Secure Shell (SSH) is a protocol which provides a secure remote access connection to network devices. Communication between the client and server is encrypted in both SSH version 1 and SSH version 2. Implement SSH version 2 when possible because it uses a more enhanced security encryption algorithm.
- SSH Version 1.0 (SSH v1) server was introduced in some Cisco IOS platforms and images that start in Cisco IOS Software Release 12.0.5.S.
- SSH Version 2.0 (SSH v2) support was introduced in some Cisco IOS platforms and images starting in Cisco IOS Software Release 12.1(19)E.
Why Use Secure Shell (SSH)?
Secure Shell (SSH) improves network security by providing a means of establishing secure connections to networking devices for management, thereby preventing hackers from gaining access.
Using Digital Certificates, in a Public/Private Key Cryptography, SSH is able to authenticate clients or servers ensuring that the device or server you are about to connect to is exactly who they claim to be.
What About Telnet?
Like SSH, Telnet can also be used to connect to your router but, the main disadvantage of using Telnet is that it does not encrypt its connections. This means that if a hacker is able to capture packets from a Telnet session, he or she would be able to view information contained within those packets, such as a client’s username and password, therefore gaining access to your router.
The diagram below will give you an idea of how this works.

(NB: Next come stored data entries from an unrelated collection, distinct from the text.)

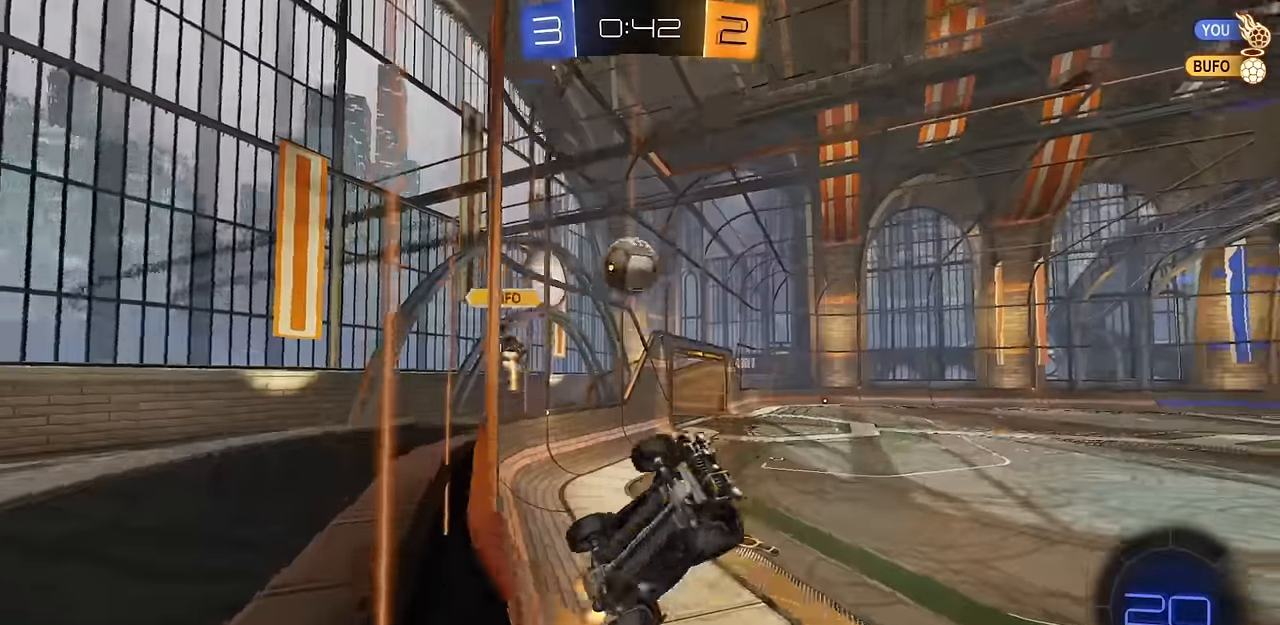
{"buttons": ["R2"], "left_stick": "up-left", "right_stick": "center", "events": [[100, "R1", "up"]]}
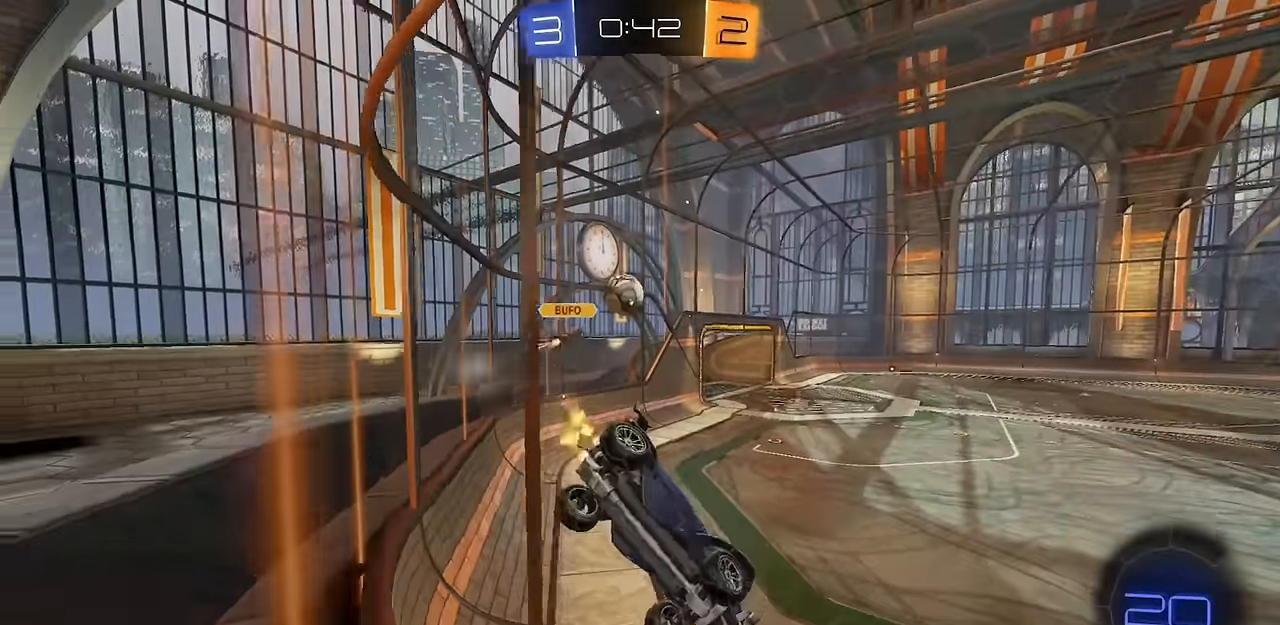
{"buttons": ["R2"], "left_stick": "center", "right_stick": "center", "events": [[133, "left_stick", "center"], [150, "CIRCLE", "down"], [300, "CIRCLE", "up"]]}
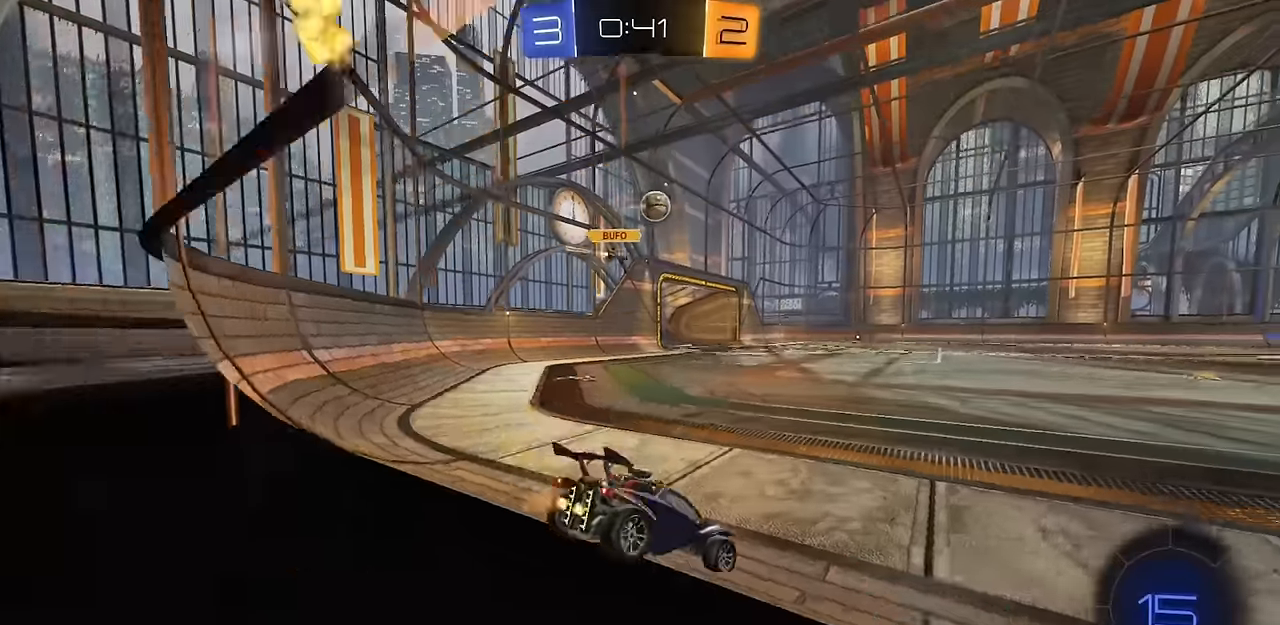
{"buttons": ["CIRCLE", "R2"], "left_stick": "down", "right_stick": "center", "events": [[50, "left_stick", "down"], [67, "CROSS", "down"], [134, "CROSS", "up"], [250, "left_stick", "center"], [367, "CIRCLE", "down"], [367, "left_stick", "up"], [384, "CROSS", "down"], [467, "left_stick", "down"], [501, "CROSS", "up"]]}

This is a good example of Man-in-the-middle attack.
Now let us configure SSH
1. Set Your Hostname :-
2. Set the domain name ( both the hostname and domain name are required for the encryption keys to be generated) :-
Router (config)# ip domain-name rumyittips.com
3. Generate the encryption keys for securing the session :-
Rumy(config)# crypto key generate rsa general-keys moduls 1024
4. Set the max idle timer for a SSH session :-
Rumy(config)# ip ssh time-out ?
<1.-120> SSH time-out interval (secs)
Rumy(config)#ip ssh time-out 60
5. Set the max failed attempts for an SSH connection :-
Rumy(config)# ip ssh authentication-retries ?
<0-5> Number of authentication retries
Rumy(config)# ip ssh authentication-retries 2
6. Connect to the vty lines of the Router ;-
Rumy(config)# line vty 0 1180
7. Last , Configure SSH and then Telnet as access Protocols:-
Rumy(config-line)# transport input SSH telnet
Prevent Non-SSH Connections :-
If you want to prevent non-SSH connections, add the transport input ssh command under the lines to limit the router to SSH connections only. Straight (non-SSH) Telnets are refused.
line vty 0 4
!— Prevent non-SSH Telnets.
transport input ssh
Configure the SSH Version :-
Configure SSH v1:-
Rumy(config)#ip ssh version 1
Configure SSH v2:-
Rumy(config)#ip ssh version 2
Configure SSH v1 and v2:
Rumy(config)#no ip ssh version
Note:- You receive this error message when you use SSHv1:-
%SCHED-3-THRASHING: Process thrashing on watched message event.
SSH version 2 supports the login banner. The login banner is displayed if the SSH client sends the username when it initiates the SSH session with the Cisco router. For example, when the Secure Shell ssh client is used, the login banner is displayed. When the PuTTY ssh client is used, the login banner is not displayed. This is because Secure Shell sends the username by default and PuTTY does not send the username by default.